4. Adjudication method (e.g. 2+1, 3+1, none) for the test set

• Not applicable. This concept typically applies to discrepancies in expert readings of medical images or other diagnostic data. The "acceptance" of the device is based on meeting pre-defined material specifications and performance characteristics, as reviewed by the FDA.

5. If a multi-reader multi-case (MRMC) comparative effectiveness study was done, If so, what was the effect size of how much human readers improve with AI vs without AI assistance

• No. This is a bone void filler, not a diagnostic AI device. MRMC studies are not relevant for this type of product.

6. If a standalone (i.e. algorithm only without human-in-the-loop performance) was done

• No. This is a physical medical device, not an algorithm.

7. The type of ground truth used (expert consensus, pathology, outcomes data, etc.)

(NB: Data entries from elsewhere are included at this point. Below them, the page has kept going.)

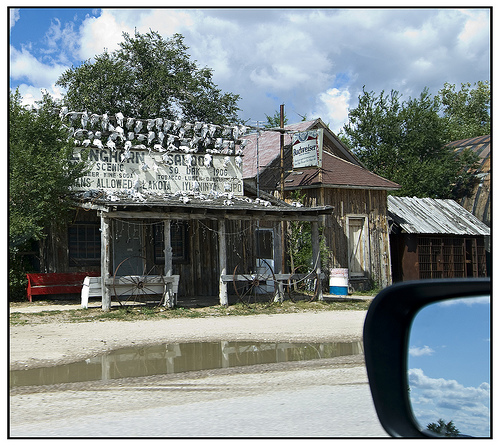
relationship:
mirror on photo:
[362, 275, 487, 437] [12, 7, 491, 435]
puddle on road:
[9, 330, 370, 397] [11, 296, 390, 437]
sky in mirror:
[422, 322, 472, 375] [354, 267, 487, 430]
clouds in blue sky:
[12, 10, 488, 131] [229, 23, 333, 83]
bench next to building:
[81, 275, 185, 307] [29, 111, 336, 304]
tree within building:
[8, 86, 85, 295] [39, 107, 319, 321]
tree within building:
[53, 27, 249, 132] [243, 114, 390, 305]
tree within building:
[258, 101, 294, 133] [380, 184, 492, 281]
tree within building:
[343, 90, 476, 195] [39, 107, 319, 321]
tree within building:
[434, 76, 491, 139] [243, 114, 390, 305]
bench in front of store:
[24, 270, 106, 301] [27, 108, 334, 307]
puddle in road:
[9, 330, 370, 397] [11, 296, 390, 437]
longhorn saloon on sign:
[69, 146, 216, 166] [57, 146, 245, 200]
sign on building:
[57, 146, 245, 200] [25, 73, 481, 338]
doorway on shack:
[348, 216, 366, 272] [272, 148, 399, 293]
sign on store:
[57, 142, 245, 200] [52, 99, 394, 308]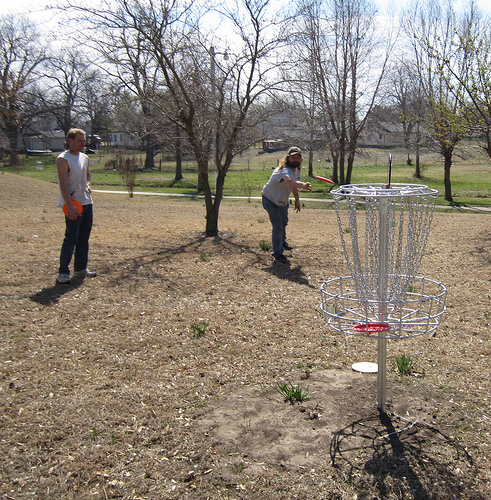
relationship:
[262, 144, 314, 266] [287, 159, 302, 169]
guy has beard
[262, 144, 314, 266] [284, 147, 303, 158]
guy wearing hat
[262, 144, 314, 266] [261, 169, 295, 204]
guy wearing tshirt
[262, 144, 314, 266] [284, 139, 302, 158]
guy wearing hat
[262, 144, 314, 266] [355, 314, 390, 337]
guy playing frisbee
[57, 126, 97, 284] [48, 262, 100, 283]
man wearing shoes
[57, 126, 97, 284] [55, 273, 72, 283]
man wearing shoes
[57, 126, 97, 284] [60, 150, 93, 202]
man wearing shirt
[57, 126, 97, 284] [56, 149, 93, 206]
man wearing shirt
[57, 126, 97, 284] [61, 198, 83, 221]
man holding frisbee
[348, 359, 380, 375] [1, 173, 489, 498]
disk on ground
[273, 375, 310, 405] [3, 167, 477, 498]
grass in dirt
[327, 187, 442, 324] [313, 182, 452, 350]
chains hanging down into container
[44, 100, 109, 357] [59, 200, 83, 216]
man holding frisbee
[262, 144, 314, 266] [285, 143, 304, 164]
guy wearing a hat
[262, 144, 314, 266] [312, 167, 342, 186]
guy throwing disk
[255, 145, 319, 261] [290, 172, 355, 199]
guy throwing orange frisbee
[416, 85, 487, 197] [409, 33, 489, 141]
tree with leaves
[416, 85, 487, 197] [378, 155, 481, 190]
tree standing in grass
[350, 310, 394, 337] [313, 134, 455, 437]
frisbee in frisbee catcher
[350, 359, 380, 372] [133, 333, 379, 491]
disk on ground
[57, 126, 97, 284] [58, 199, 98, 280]
man wearing jeans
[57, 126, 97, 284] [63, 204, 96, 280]
man wearing blue jeans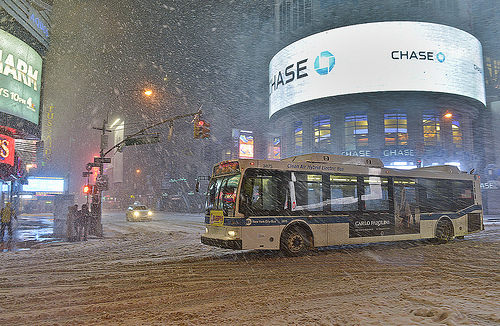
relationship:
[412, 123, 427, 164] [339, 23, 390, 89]
building has sign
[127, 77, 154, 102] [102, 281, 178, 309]
light of streets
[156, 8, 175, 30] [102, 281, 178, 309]
snow on streets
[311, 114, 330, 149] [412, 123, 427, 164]
windows on building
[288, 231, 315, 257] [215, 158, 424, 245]
tire of bus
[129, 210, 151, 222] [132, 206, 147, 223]
headlight on car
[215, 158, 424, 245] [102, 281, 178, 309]
bus on streets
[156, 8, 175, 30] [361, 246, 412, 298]
snow on ground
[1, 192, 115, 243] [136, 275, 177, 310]
people on road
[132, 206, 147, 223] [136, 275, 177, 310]
car on road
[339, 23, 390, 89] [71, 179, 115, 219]
sign on pole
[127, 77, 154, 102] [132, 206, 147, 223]
light on car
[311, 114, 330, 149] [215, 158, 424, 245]
windows of bus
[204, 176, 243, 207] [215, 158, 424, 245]
windshield of bus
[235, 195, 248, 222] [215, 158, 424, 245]
mirror of bus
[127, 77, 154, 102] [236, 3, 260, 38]
light of city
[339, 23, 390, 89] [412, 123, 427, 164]
sign on building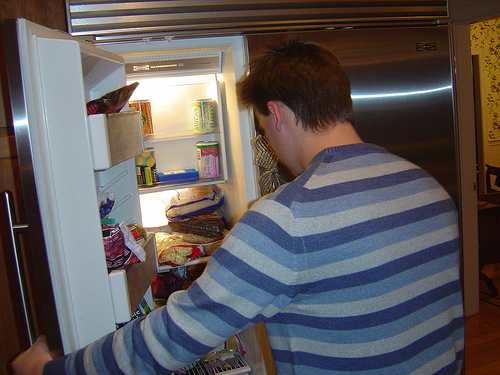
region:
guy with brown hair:
[145, 41, 452, 261]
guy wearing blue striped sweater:
[191, 30, 498, 372]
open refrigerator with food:
[10, 17, 207, 299]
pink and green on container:
[186, 130, 232, 204]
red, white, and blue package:
[83, 207, 168, 279]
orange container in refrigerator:
[128, 96, 173, 141]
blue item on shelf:
[156, 161, 218, 186]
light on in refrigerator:
[97, 45, 225, 104]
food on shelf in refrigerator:
[132, 187, 239, 287]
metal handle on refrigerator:
[2, 161, 100, 373]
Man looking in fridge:
[118, 51, 468, 373]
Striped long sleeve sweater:
[165, 135, 482, 372]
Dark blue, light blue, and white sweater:
[213, 146, 480, 371]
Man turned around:
[212, 68, 453, 370]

• The "ground truth" for this device is based on:
  • Material Science Specifications: Chemical composition (pure-phase ß-TCP), particle size, porosity, radiopacity confirmed through analytical chemistry and physical characterization tests.
  • Biocompatibility Standards: Established through in-vitro and potentially in-vivo (animal) studies against recognized international standards.
  • Performance Benchmarks: Demonstrated through adherence to ASTM F1088-04 and consistency with the known performance characteristics of the predicate device.
  • Regulatory Guidance: Conformance with the FDA's "Class II Special Controls Guidance Document: Resorbable Calcium Salt Bone Void Filler Device."

8. The sample size for the training set

• Not applicable. This product does not involve a training set for an AI/ML algorithm. The "development" and "formulation" of the material would be based on scientific literature, material science principles, and previous research on ß-TCP bone void fillers.

9. How the ground truth for the training set was established

• Not applicable. As a non-AI/ML device, there is no "training set." The understanding of the material's properties (its "ground truth") is derived from fundamental scientific knowledge, established material characterization techniques, and biological studies, which inform the design and manufacturing of the device to meet its intended purpose.